Bryn Mawr President and CEO Frank Leto said in an interview that the bank decided to sell its PPP portfolio because the forgiveness process presented too many “operational risks.”
“We don’t want to put ourselves in a position where we’re struggling to be able to service these loans,” Leto said. “It’s not like I even have excess capacity in any area.”
Northeast Bank President and CEO Richard Wayne said his team had done its “due diligence” with the nonbank lender.
Wayne said in an interview that his bank liked the The Loan Source so much, the bank agreed to be its partner to extend the Federal Reserve’s Paycheck Protection Program Liquidity Facility to the nonbank lender.
“We did a lot of work around their servicing capability and what their process would be, and how customers would be handled and what the customer experience would be like. And we concluded that they would do a good job,” Wayne said.
LaHaie also said his company was rolling out a workers’ compensation insurance product and other add-on services to help their new business customers.
“Because of the number of customers we have, we’ll be able to help save them money on expenses they otherwise were going to incur,” he said.
But groups that represent small businesses and consumers said a lesser-regulated nonbank lender may not have the customer’s best interest in mind.
Risks and Pitfalls
The nonbank lending and loan servicing market has had a mixed record of helping customers, especially in low-income and minority communities.
Nonbank lenders have drawn the ire of consumer groups who say their actions range from predatory lending to dubious debt-collection practices.
“The chief concern would be that nonbank servicers don’t really have an incentive to see forgiveness carried through,” said Amanda Ballantyne, executive director of the Main Street Alliance.
While emphasizing she’s not criticizing The Loan Source’s products or intentions, Ballantyne said businesses may then be placed in an uncomfortable situation if their servicer tries to sell them another product—especially during a time of massive stress caused by the pandemic.
While banks weren’t necessarily required to advise borrowers whether they were eligible for forgiveness, the understanding across the market was that they were supposed to handle the forgiveness process as well as the loan applications, Ballantyne said.
The groups all favor a policy solution to put guardrails around PPP loan servicers’ behavior, in addition to a simplified forgiveness application and process to ensure businesses get off the hook for the loans.

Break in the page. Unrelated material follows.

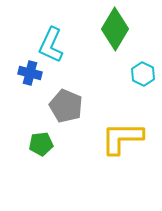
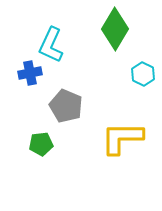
blue cross: rotated 25 degrees counterclockwise
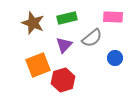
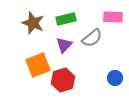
green rectangle: moved 1 px left, 1 px down
blue circle: moved 20 px down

Ellen Harnick, western office director for the Center for Responsible Lending, said lawmakers working on another virus relief package should include such regulations. Without a policy solution, borrowers may be saddled with more burdens on top of their current struggles, she said.
“For the smallest of businesses, who in good faith took out what was meant to be a forgivable loan, their biggest risk is that the loan is going to be turned into a debt,” Harnick said.